The reverend offered his prayer for them and the mother looked skeptical. "What would it take for you to believe in the possibility of God?" he asked.

She replied without pause, "1,000 vials of Metho-trexate," the leading injectable oncological drug at the time.

That moment was a defining one for the founder of Citihope International, a charity dedicated to bringing medicine to hospitals in need. Six months later Moore, working with the pharmaceutical company, delivered over 2,000 vials of the drug to the children's hospital. Fifteen years later, he met up with Tatiana. She is now a pediatric oncologist in the same unit that helped save her life.

April 26, 2006 will mark the 20th anniversary of the Chernobyl accident. Stakeholders in Belarusian and Eurasian culture and politics gathered Wednesday to raise awareness of the ongoing problems in Belarus, especially elevated levels of childhood cancers, and to highlight a conference that will be held in Minsk during the anniversary.

"This is not an easy task," said Mikhail Khvostov, Belarusian ambassador to the United States. "Our minds and our hearts remember that terrible day."

Over half of the radioactive fallout from the accident at the Chernobyl plant in Ukraine, landed in neighboring Belarus, affecting one-third of the country's land mass. The government of the former Soviet republic continues to pay heavily for the mistake.

"The accident has imposed a heavy burden on the national budget of Belarus," said the ambassador.

Tuesday's event represented the desire on the part of groups like Citihope and Chernobyl Children's Project International to lift that burden as the 20 anniversary approaches. "We want to help to move them toward a free market economy," said Moore. "We want to see the county of Belarus stand large and tall as a sustainable democracy. The way we do that is not by making political speeches, but just be being present and doing the good that Citihope is known for."

Chernobyl is a unique disaster, with effects that could last for centuries as radioactive materials slowly decay. Those gathered at the embassy want to make sure that this is not forgotten, even twenty years after the reactor exploded.

"I see the world turn to help in natural disasters like a hurricane or an earthquake," said Robert Sherretta, vice-president of the Eurasia Center which sponsored the event. "But here is a man-made disaster that will be around for thousands of years and there is not the effort to assist."

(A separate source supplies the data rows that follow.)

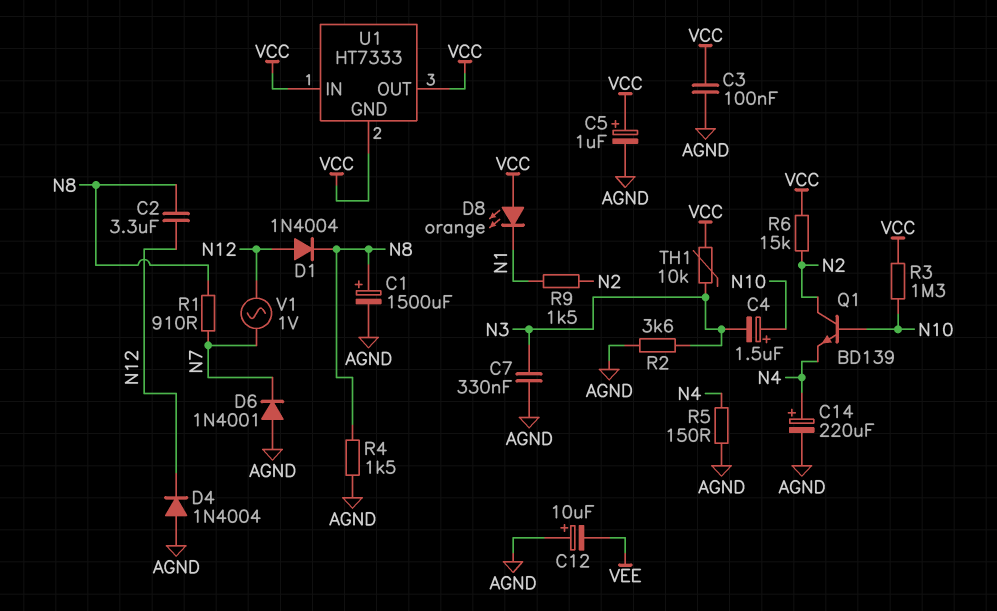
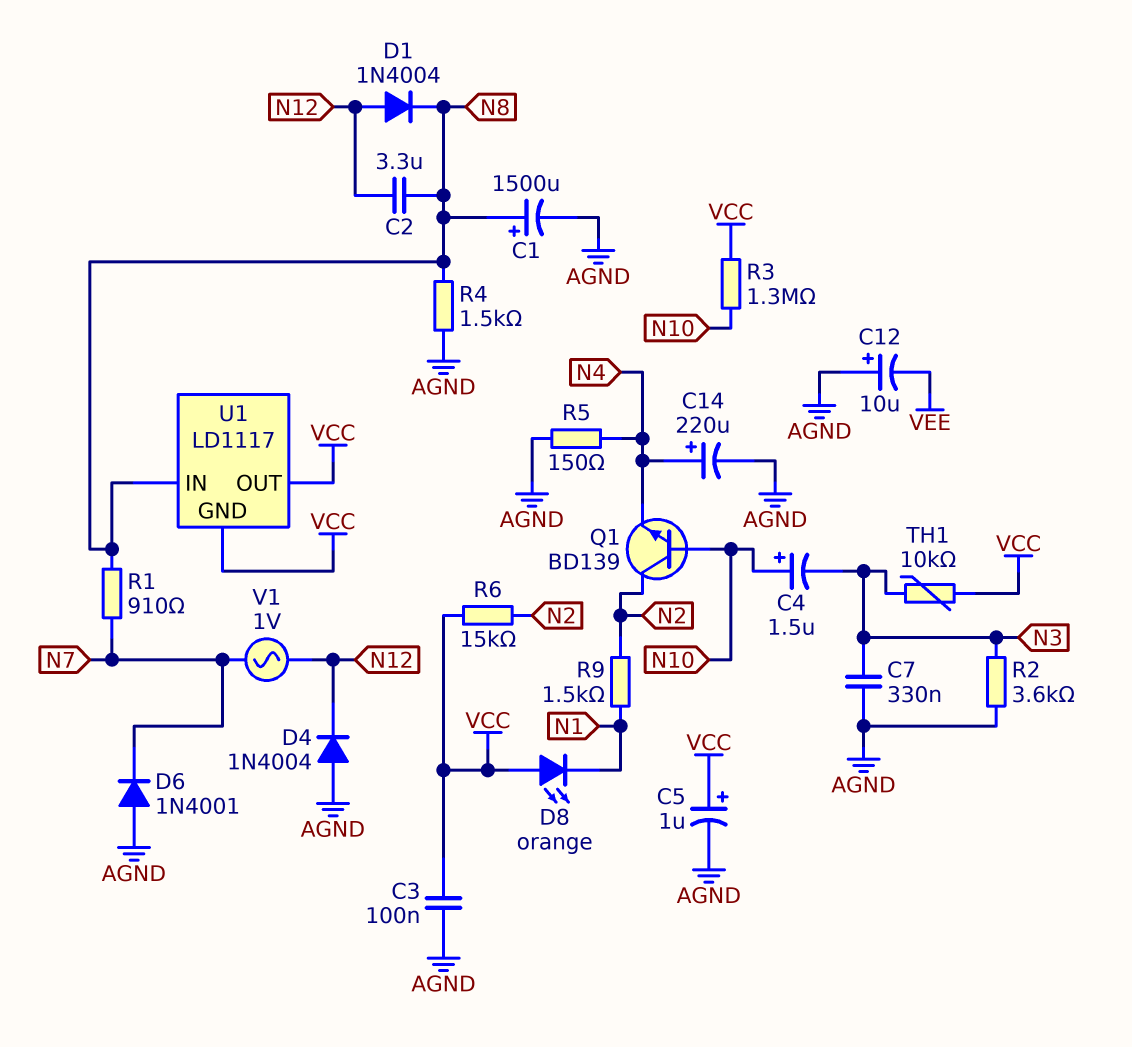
U1: HT7333 -> LD1117
U1 pin IN: VCC -> N8

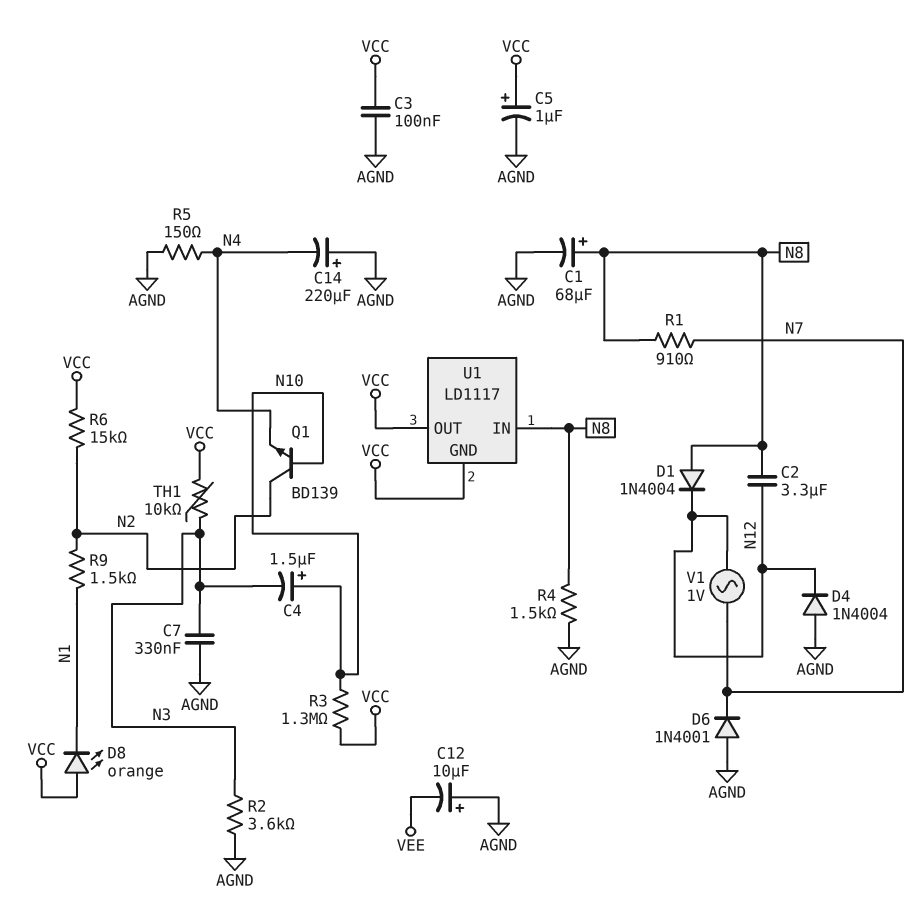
C1: 1500uF (plus N8, minus AGND) -> 68uF (plus N8, minus AGND)
C14: 220uF (plus N4, minus AGND) -> 220uF (plus AGND, minus N4)
D1: diode 1N4004 (A N12, K N8) -> diode 1N4004 (A N8, K N12)

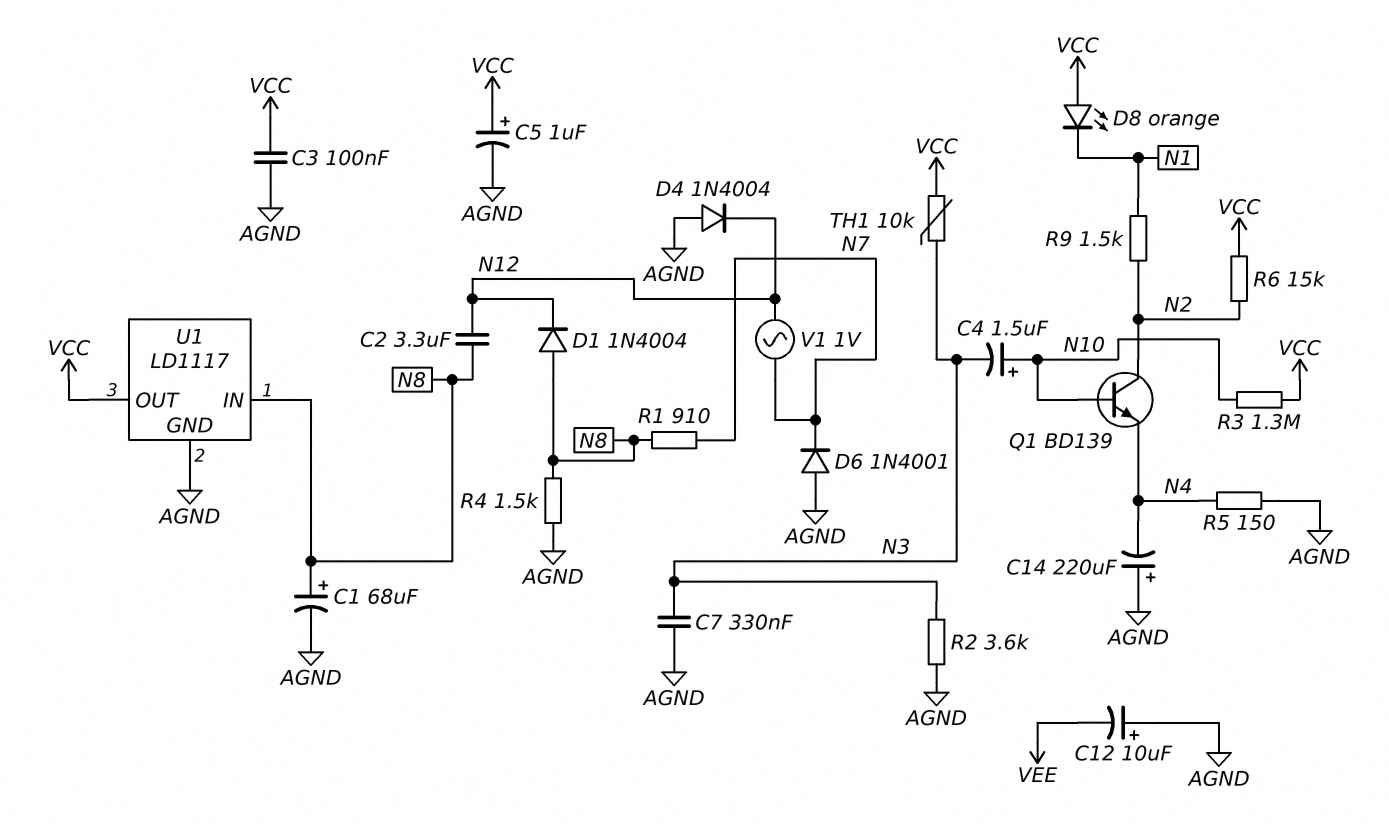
U1 pin GND: VCC -> AGND

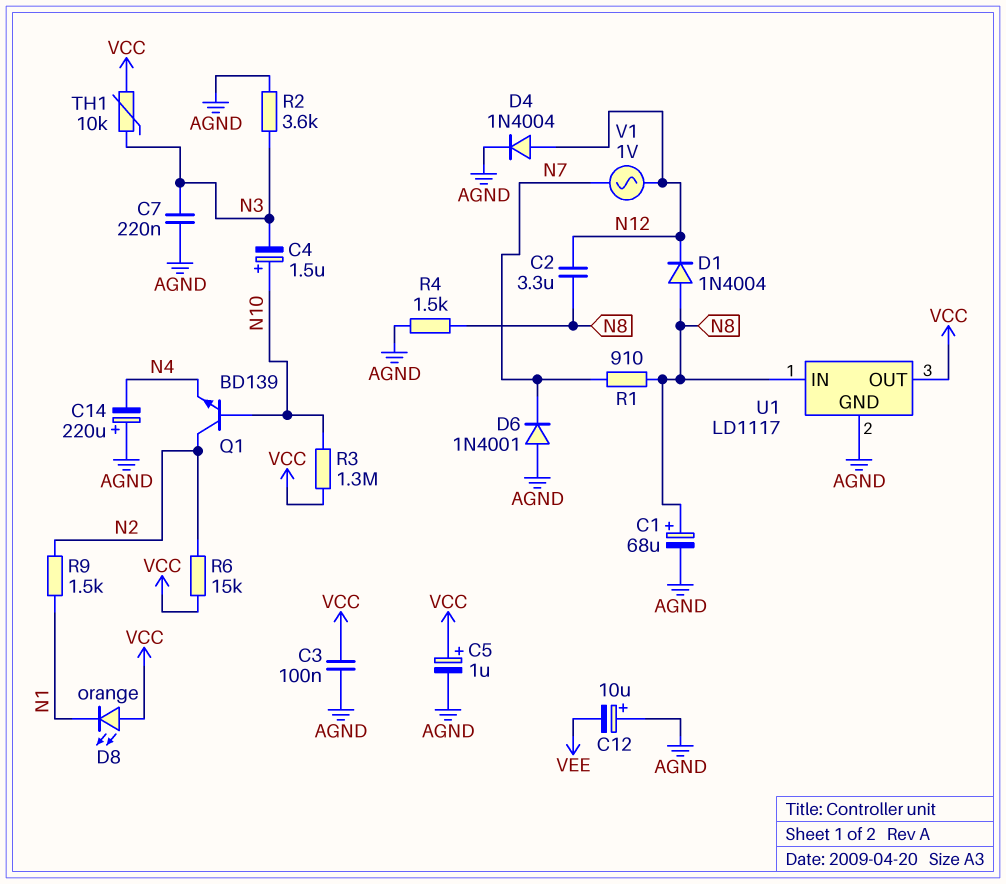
C7: 330nF (AGND, N3) -> 220nF (AGND, N3)
D4: diode 1N4004 (A AGND, K N12) -> diode 1N4004 (A N12, K AGND)
R5: 150 (AGND, N4) -> none

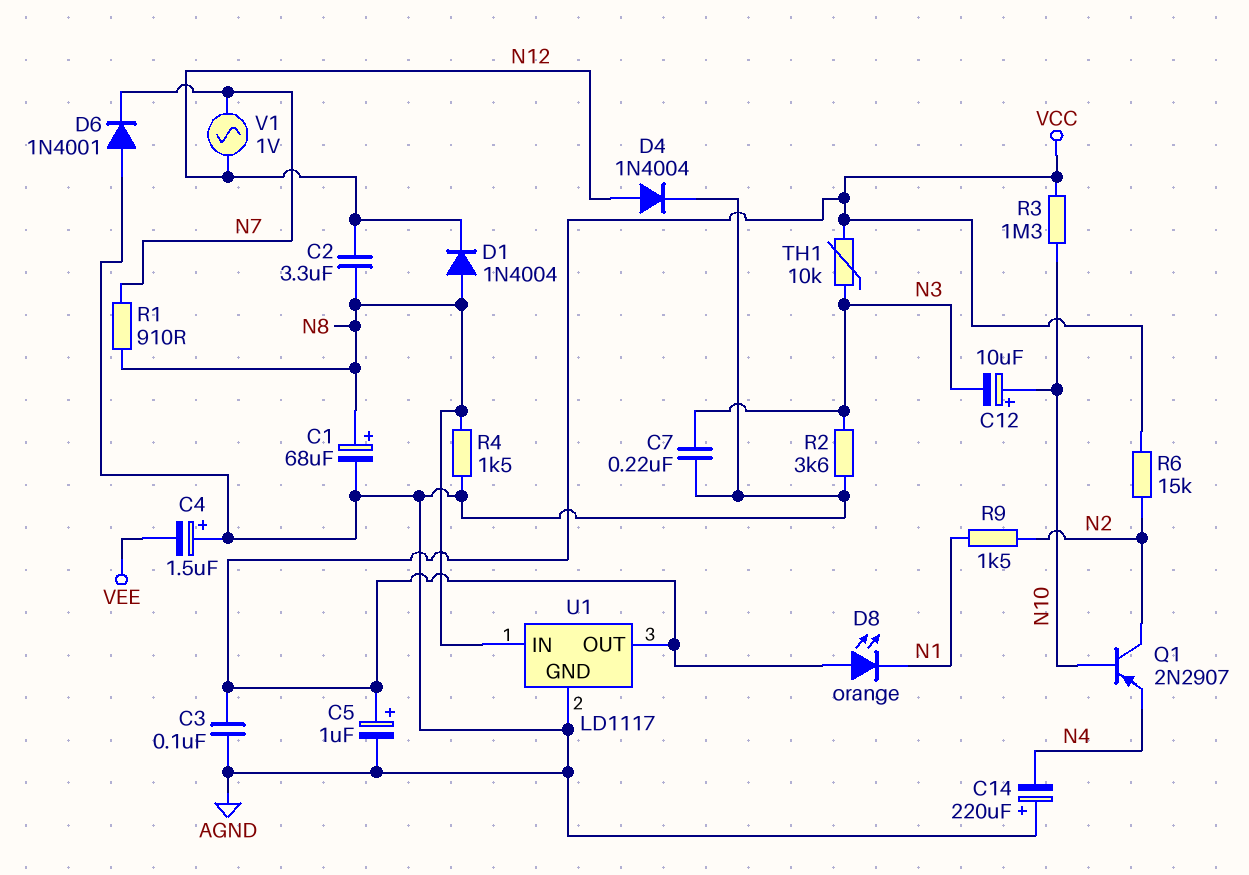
C4: 1.5uF (plus N10, minus N3) -> 1.5uF (plus AGND, minus VEE)
C12: 10uF (plus AGND, minus VEE) -> 10uF (plus N10, minus N3)
Q1: NPN BD139 (B N10, C N2, E N4) -> PNP 2N2907 (B N10, C N2, E N4)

The event was part of a concentrated effort to spread awareness of the continuing medical and economic problems that plague the Chernobyl-affected area of Belarus. And it seems to be working.

"I thought I knew all the good people in the Unites States who knew Belarus and cared about its problems," said embassy counselor Pavel Shidlovsky. "But now I see that is not true, there is more support than I ever imagined."

Shidlovsky who serves the ambassador in all Chernobyl related matters emphasized the need for economic development in Belarus.

"Twenty years have shown us that although there are still difficulties, this is not a humanitarian emergency any more; people live normal lives," he said. "But people still need assistance to sustain economic development, to develop agricultural areas, and to continue social and psychological rehabilitation. And the twentieth anniversary represents the best moment to attract donors from the international community."

And despite tense political relations the United States is the number two donor to Belarus in matters of Chernobyl and is continuing to lend support. The State Department has coordinated with Citihope on an airlift mission to bring medicine and other supplies to Minsk in April just after the anniversary.

The World Bank is set to review a $50 million Chernobyl development project, which will bring services like a natural gas pipeline to villages away from the main cities. The project proposal is scheduled to go before the Board of Governors sometime in the spring.

While the anniversary offers a chance to look back at the tragedy Shidlovsky said that it is not a time for sadness. "This time is a sign of human resilience," he said. "The people who went through it are not victims, they are survivors. Through their survival they can aspire to a better life and better fortune."